### The data
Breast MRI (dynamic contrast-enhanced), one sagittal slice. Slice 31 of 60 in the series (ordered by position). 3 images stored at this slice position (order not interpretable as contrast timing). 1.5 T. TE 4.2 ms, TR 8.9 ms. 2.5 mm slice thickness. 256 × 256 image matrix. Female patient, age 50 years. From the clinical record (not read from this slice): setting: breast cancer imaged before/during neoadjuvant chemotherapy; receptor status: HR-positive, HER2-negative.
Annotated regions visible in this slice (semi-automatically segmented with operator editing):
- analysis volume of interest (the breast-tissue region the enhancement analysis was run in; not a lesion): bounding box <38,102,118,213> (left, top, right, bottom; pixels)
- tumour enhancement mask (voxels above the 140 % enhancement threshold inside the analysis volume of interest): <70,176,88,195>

### To do
Write out the whole listing exactly as it stands.

### Result
Breast MRI (dynamic contrast-enhanced), one sagittal slice. Slice 31 of 60 in the series (ordered by position). 3 images stored at this slice position (order not interpretable as contrast timing). 1.5 T. TE 4.2 ms, TR 8.9 ms. 2.5 mm slice thickness. 256 × 256 image matrix. Female patient, age 50 years. From the clinical record (not read from this slice): setting: breast cancer imaged before/during neoadjuvant chemotherapy; receptor status: HR-positive, HER2-negative.
Annotated regions visible in this slice (semi-automatically segmented with operator editing):
- analysis volume of interest (the breast-tissue region the enhancement analysis was run in; not a lesion): bounding box <38,102,118,213> (left, top, right, bottom; pixels)
- tumour enhancement mask (voxels above the 140 % enhancement threshold inside the analysis volume of interest): <70,176,88,195>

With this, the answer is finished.